Paco Álvarez
En su ya clásico trabajo de finales de los años ochenta “La racionalidad ecológica de la producción campesina”, el etnoecólogo y escritor mejicano Víctor Toledo realiza un preciso y original análisis de las características de la producción campesina y su relación con el entorno ecológico en el que se desarrolla.
Aunque este análisis se refiere fundamentalmente a las sociedades campesinas centroamericanas, la certeza de sus conclusiones y la universalidad en los orígenes y desarrollo de la agricultura y la ganadería hacen que sea posible extrapolar sus contenidos hacia ciertas formas de explotación rural más cercanas a nosotros. En algunas de nuestras áreas de montaña por ejemplo, aunque cada vez en menor medida, aún es posible encontrar un cierto grado de autosuficiencia en la producción, o como dice el autor utilizando la terminología económica marxista, un predominio relativo de los valores de uso (los bienes consumidos por el propio productor) sobre los valores de cambio (los que son utilizados por el productor como mercancías). Asimismo, la familia sigue siendo la unidad económica básica, siendo a la vez el eje de la producción y el consumo, aunque a diferencia de lo que ocurría hace algunos años, la reproducción de esta unidad ya no es el objetivo fundamental de la actividad agrícola y ganadera.
Igualmente, también ha disminuido la alta diversificación de tareas y actividades que complementaban a la actividad principal y que garantizaban una cierta estabilidad económica en épocas de crisis.

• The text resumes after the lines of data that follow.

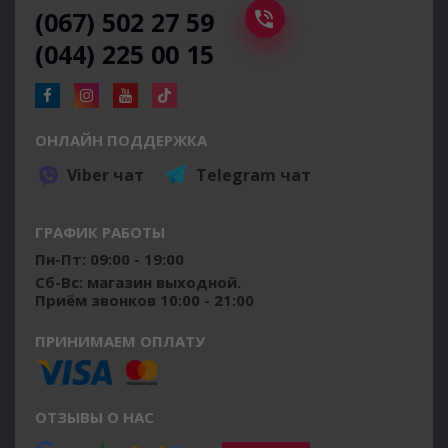
(067) 502 27 59
(044) 225 00 15
ОНЛАЙН ПОДДЕРЖКА
Viber чат
Telegram чат
ГРАФИК РАБОТЫ
Пн-Пт: 09:00 - 19:00
Сб-Вс: магазин выходной.
Приём звонков 10:00 - 21:00
ПРИНИМАЕМ ОПЛАТУ
ОТЗЫВЫ О НАС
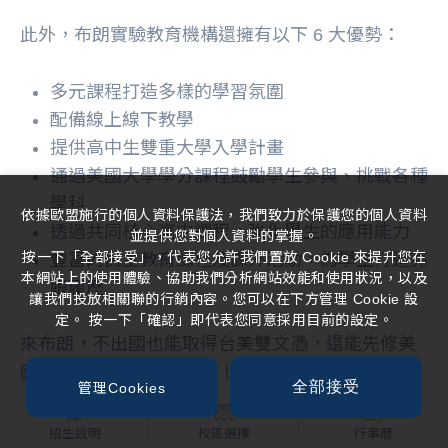
此外，布朗實驗教育機構還擁有以下 6 大優勢：
多元課程打造多樣的學習氛圍
配備線上線下教學
提供高中生雙重大學入學計畫
通過美國大學學分課程鼓勵學生參與、挑戰各種
學科
依據歐盟施行的個人資料保護法，我們致力於保護您的個人資料
透過共同核心高中課程，強化學生的應用能力
並提供您對個人資料的掌握。
按一下「全部接受」，代表您允許我們置放 Cookie 來提升您在
豐富的民主教育課程及課外活動，為學生打造亮
本網站上的使用體驗、協助我們分析網站效能和使用狀況，以及
眼履歷
讓我們投放相關聯的行銷內容。您可以在下方管理 Cookie 設
定。 按一下「確認」即代表您同意採用目前的設定。
來布朗，不出國也能取得台美雙文憑，還能先修美
國大學學分，高效又輕鬆！若想了解更多內容，歡
全部接受
管理Cookies
迎點擊下方按鈕，隨時與我們聯絡！
招生說明
校區選擇
行事曆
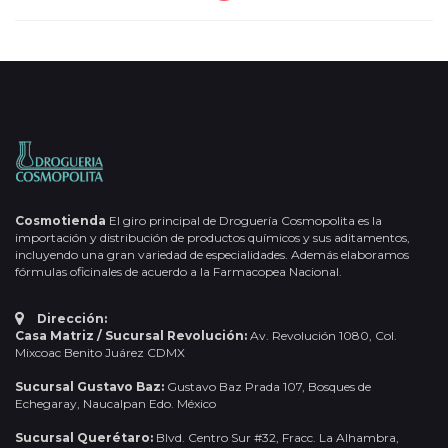
Cosmotienda
El giro principal de Droguería Cosmopolita es la
importación y distribución de productos químicos y sus aditamentos,
incluyendo una gran variedad de especialidades. Además elaboramos
fórmulas oficinales de acuerdo a la Farmacopea Nacional.
Dirección:
Casa Matriz / Sucursal Revolución:
Av. Revolución 1080, Col.
Mixcoac Benito Juárez CDMX
Sucursal Gustavo Baz:
Gustavo Baz Prada 107, Bosques de
Echegaray, Naucalpan Edo. México
Sucursal Querétaro:
Blvd. Centro Sur #32, Fracc. La Alhambra,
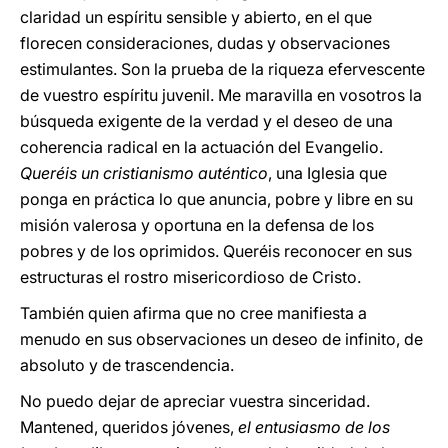
claridad un espíritu sensible y abierto, en el que
florecen consideraciones, dudas y observaciones
estimulantes. Son la prueba de la riqueza efervescente
de vuestro espíritu juvenil. Me maravilla en vosotros la
búsqueda exigente de la verdad y el deseo de una
coherencia radical en la actuación del Evangelio.
Queréis un cristianismo auténtico
, una Iglesia que
ponga en práctica lo que anuncia, pobre y libre en su
misión valerosa y oportuna en la defensa de los
pobres y de los oprimidos. Queréis reconocer en sus
estructuras el rostro misericordioso de Cristo.
También quien afirma que no cree manifiesta a
menudo en sus observaciones un deseo de infinito, de
absoluto y de trascendencia.
No puedo dejar de apreciar vuestra sinceridad.
Mantened, queridos jóvenes,
el entusiasmo de los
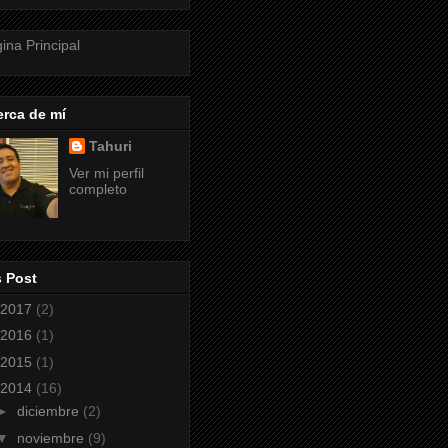
ina Principal
rca de mí
Tahuri
Ver mi perfil
completo
s Post
2017
(2)
2016
(1)
2015
(1)
2014
(16)
►
diciembre
(2)
▼
noviembre
(9)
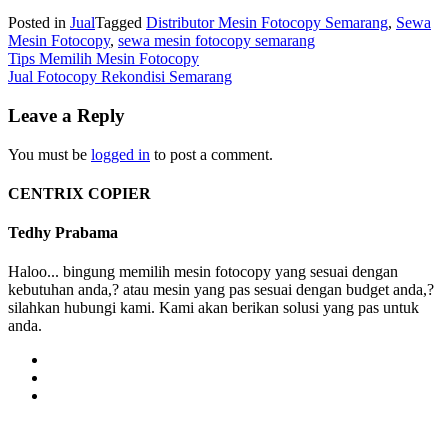
Posted in
Jual
Tagged
Distributor Mesin Fotocopy Semarang
,
Sewa
Mesin Fotocopy
,
sewa mesin fotocopy semarang
Post
Tips Memilih Mesin Fotocopy
Jual Fotocopy Rekondisi Semarang
navigation
Leave a Reply
You must be
logged in
to post a comment.
CENTRIX COPIER
Tedhy Prabama
Haloo... bingung memilih mesin fotocopy yang sesuai dengan
kebutuhan anda,? atau mesin yang pas sesuai dengan budget anda,?
silahkan hubungi kami. Kami akan berikan solusi yang pas untuk
anda.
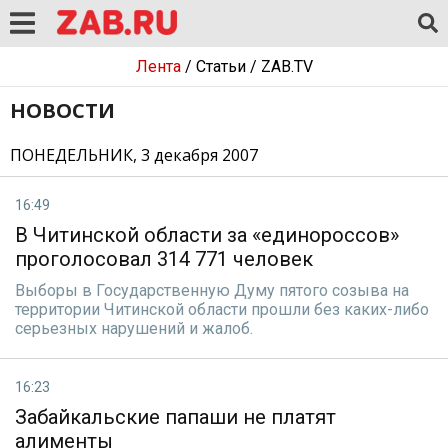
Лента
/
Статьи
/
ZAB.TV
НОВОСТИ
ПОНЕДЕЛЬНИК, 3 декабря 2007
16:49
В Читинской области за «единороссов»
проголосовал 314 771 человек
Выборы в Государственную Думу пятого созыва на
территории Читинской области прошли без каких-либо
серьезных нарушений и жалоб.
16:23
Забайкальские папаши не платят
алименты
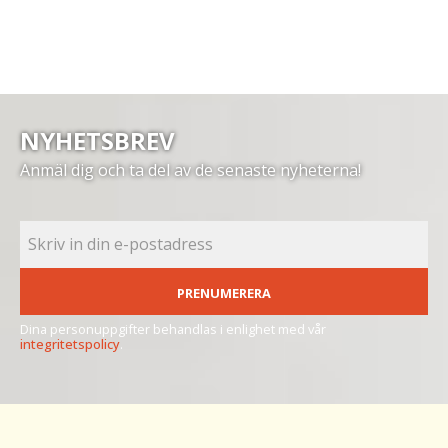
NYHETSBREV
Anmäl dig och ta del av de senaste nyheterna!
PRENUMERERA
Dina personuppgifter behandlas i enlighet med vår
integritetspolicy
.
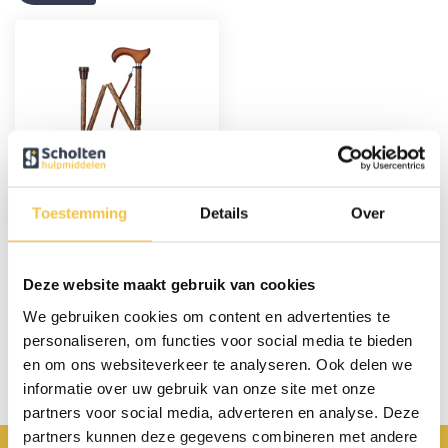
MultiMotion
wandelstok
opvouwbaar - Hout
print
Toestemming
Details
Over
24,95
Deze website maakt gebruik van cookies
Persoonlijk advies
We gebruiken cookies om content en advertenties te
personaliseren, om functies voor social media te bieden
Start chat
en om ons websiteverkeer te analyseren. Ook delen we
informatie over uw gebruik van onze site met onze
partners voor social media, adverteren en analyse. Deze
partners kunnen deze gegevens combineren met andere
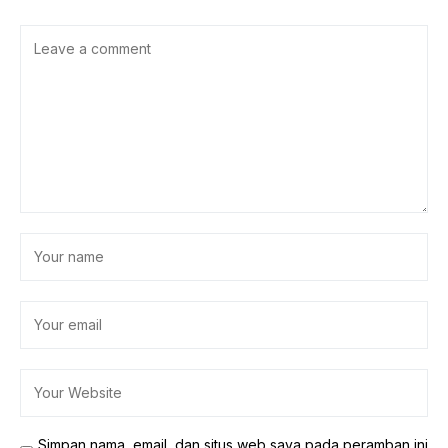
Simpan nama, email, dan situs web saya pada peramban ini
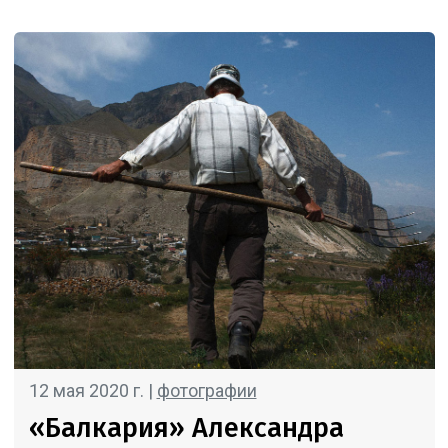
12 мая 2020 г. |
фотографии
«Балкария» Александра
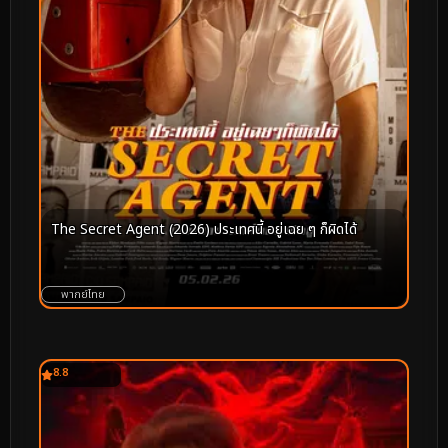
The Secret Agent (2026) ประเทศนี้ อยู่เฉย ๆ ก็ผิดได้
พากย์ไทย
8.8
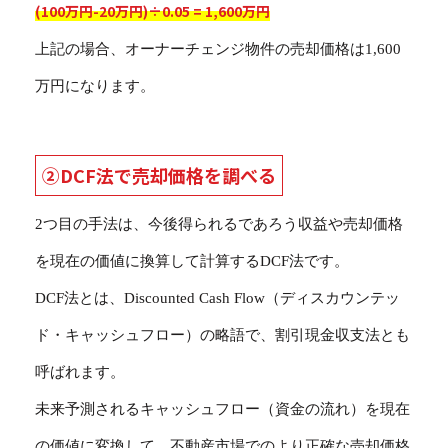
(100万円-20万円)÷0.05 = 1,600万円
上記の場合、オーナーチェンジ物件の売却価格は1,600
万円になります。
②DCF法で売却価格を調べる
2つ目の手法は、今後得られるであろう収益や売却価格
を現在の価値に換算して計算するDCF法です。
DCF法とは、Discounted Cash Flow（ディスカウンテッ
ド・キャッシュフロー）の略語で、割引現金収支法とも
呼ばれます。
未来予測されるキャッシュフロー（資金の流れ）を現在
の価値に変換して、不動産市場でのより正確な売却価格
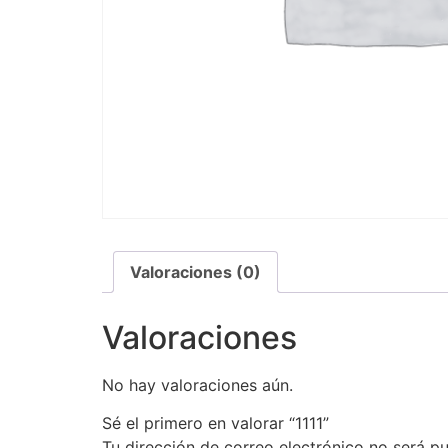
Valoraciones (0)
Valoraciones
No hay valoraciones aún.
Sé el primero en valorar “1111”
Tu dirección de correo electrónico no será pu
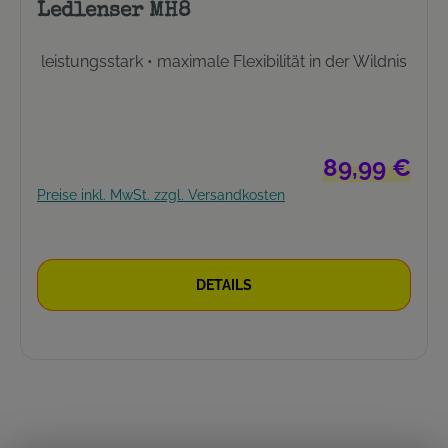
Ledlenser MH8
leistungsstark • maximale Flexibilität in der Wildnis
Regulärer Preis
89,99 €
Preise inkl. MwSt. zzgl. Versandkosten
DETAILS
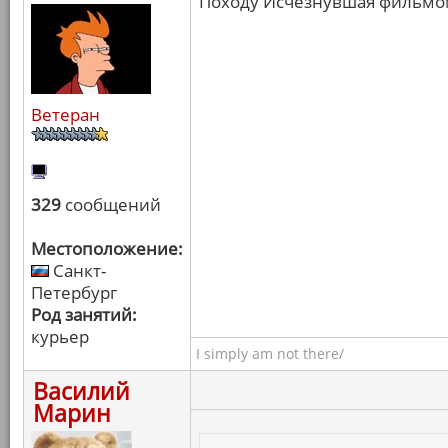
Походу Исчезнувшая фильмом
Ветеран
329
сообщений
Местоположение:
Санкт-
Петербург
Род занятий:
курьер
I simply am not there/
Василий
Марин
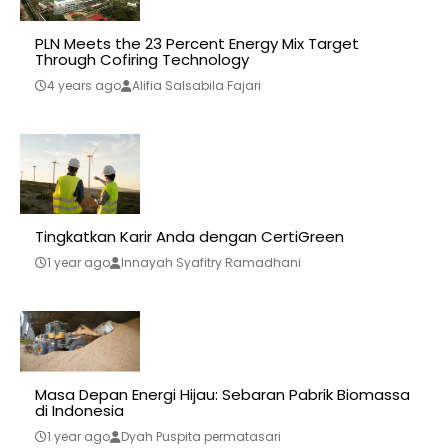
PLN Meets the 23 Percent Energy Mix Target
Through Cofiring Technology
4 years ago
Alifia Salsabila Fajari
Tingkatkan Karir Anda dengan CertiGreen
1 year ago
Innayah Syafitry Ramadhani
Masa Depan Energi Hijau: Sebaran Pabrik Biomassa
di Indonesia
1 year ago
Dyah Puspita permatasari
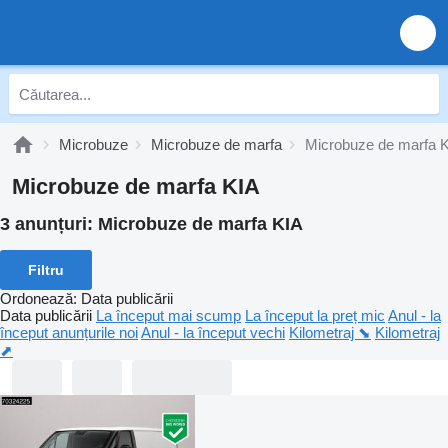
Microbuze
Microbuze de marfa
Microbuze de marfa 
Microbuze de marfa KIA
3 anunțuri:
Microbuze de marfa KIA
Filtru
Ordonează
:
Data publicării
Data publicării
La început mai scump
La început la preț mic
Anul - la
început anunțurile noi
Anul - la început vechi
Kilometraj ⬊
Kilometraj
⬈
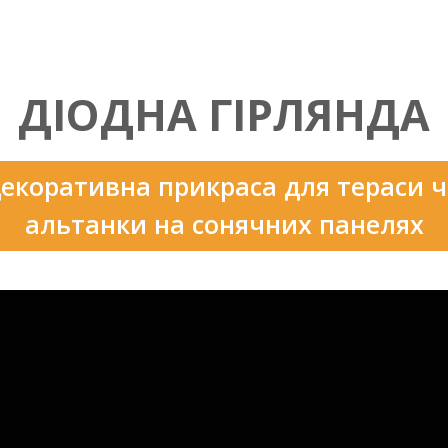
ДІОДНА ГІРЛЯНДА
екоративна прикраса для тераси 
альтанки на сонячних панелях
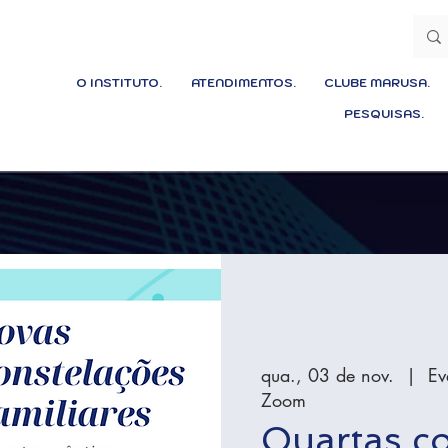
O INSTITUTO.
ATENDIMENTOS.
CLUBE MARUSA.
PESQUISAS.
qua., 03 de nov.
  |  
Ev
Zoom
Quartas c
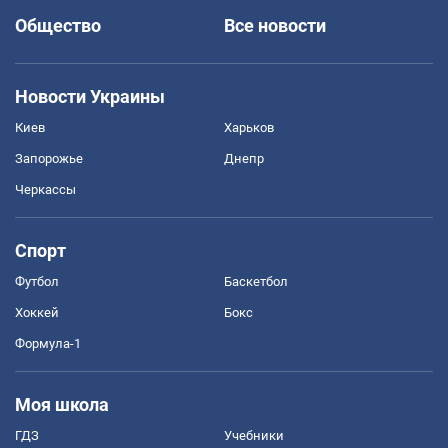
Общество
Все новости
Новости Украины
Киев
Харьков
Запорожье
Днепр
Черкассы
Спорт
Футбол
Баскетбол
Хоккей
Бокс
Формула-1
Моя школа
ГДЗ
Учебники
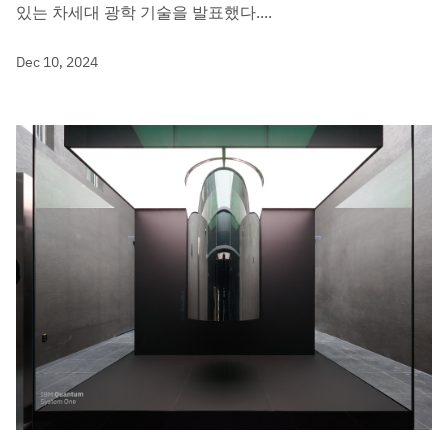
있는 차세대 광학 기술을 발표했다....
Dec 10, 2024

Al margen de estas cuestiones, y más aún si nos alejamos de estas regiones de montaña, la actividad económica de nuestros agricultores y ganaderos se aleja radicalmente de la visión, hasta cierto punto algo idílico, que Víctor Toledo traza del mundo rural. La combinación entre procesos naturales y fuerzas de mercado que convertían al campesino en productor y consumidor a un mismo tiempo, se ha transformado exclusivamente en una actividad productora, sometida a las férreas fuerzas del capitalismo y olvidando la base sobre la que se sustenta esta actividad económica: los ecosistemas y las interacciones biológicas que en ellos se suceden.
De esta manera, la subordinación de la actividad agroganadera a los mecanismos políticos y económicos imperantes ha llevado por ejemplo a la sobreexplotación al límite de los acuíferos, como en el caso de Los Arenales, para aumentar de forma insostenible la superficie de regadío cuya consecuencia es a su vez unos niveles de contaminación por fertilizantes químicos y fitosanitarios que impiden en algunos casos su consumo humano. Y esto en el caso de que la actividad agraria continúe, puesto que en aquellos lugares en los que el envejecimiento de la población ha obligado al abandono de las tierras, estas y los pocos entornos naturales que aún permanecían poco alterados han sido puestos a disposición de un urbanismo depredador, adornado de promesas de todo tipo, que ha seducido con sus cantos de sirena a campesinos y políticos locales. O como en la actualidad, cuando la realidad ha demostrado el fracaso del modelo y las dramáticas consecuencias para el común de la población, la ambición capitalista se ha trasformado en una alocada e igualmente inútil obsesión por las infraestructuras de trasporte sobredimensionadas. Como consecuencia de esto, además de consumir aún más los escasos recursos hídricos del acuífero, impiden con su cubierta artificial la necesaria recarga natural procedente de cursos de agua y precipitaciones, a la vez que la fragmentación del territorio amenaza la supervivencia de la biodiversidad de los espacios naturales.
Desgraciadamente, no parece que esta suicida dinámica vaya a cambiar, en parte por la nula voluntad política imperante en la actualidad, pero también por la ausencia de alternativas originales, aunque fueran arriesgadas, que se les ofrece a nuestros agricultores y ganaderos desde las administraciones locales y regionales.